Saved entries
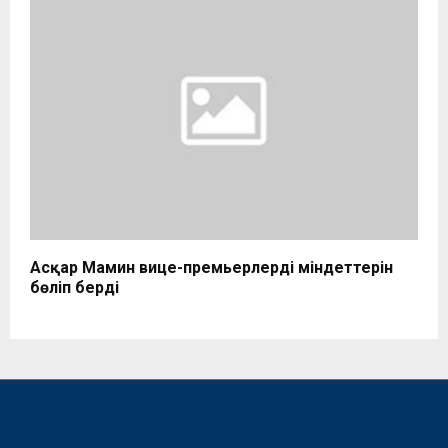
Асқар Мамин вице-премьерлердің міндеттерін
бөліп берді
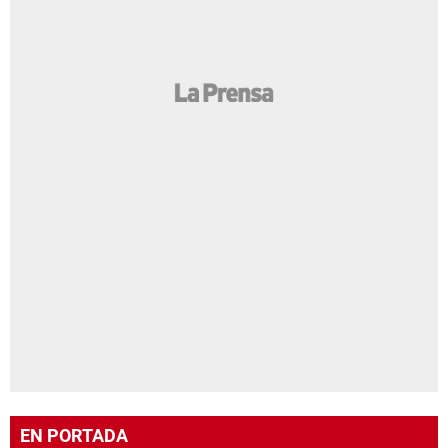
EN PORTADA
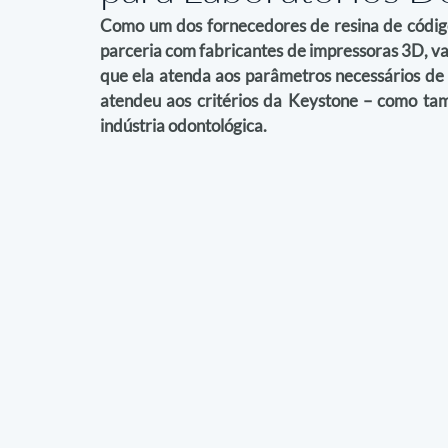
Como um dos fornecedores de resina de código 
parceria com fabricantes de impressoras 3D, va
que ela atenda aos parâmetros necessários de
atendeu aos critérios da Keystone – como ta
indústria odontológica.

◆ **Exercise instructions**:
Reproduce the text lines from all of the saved entries word for word, omitting the pictures.

◆ **Response box**:
Асқар Мамин вице-премьерлердің міндеттерін
бөліп берді
EN PORTADA
Como um dos fornecedores de resina de código 
parceria com fabricantes de impressoras 3D, va
que ela atenda aos parâmetros necessários de
atendeu aos critérios da Keystone – como ta
indústria odontológica.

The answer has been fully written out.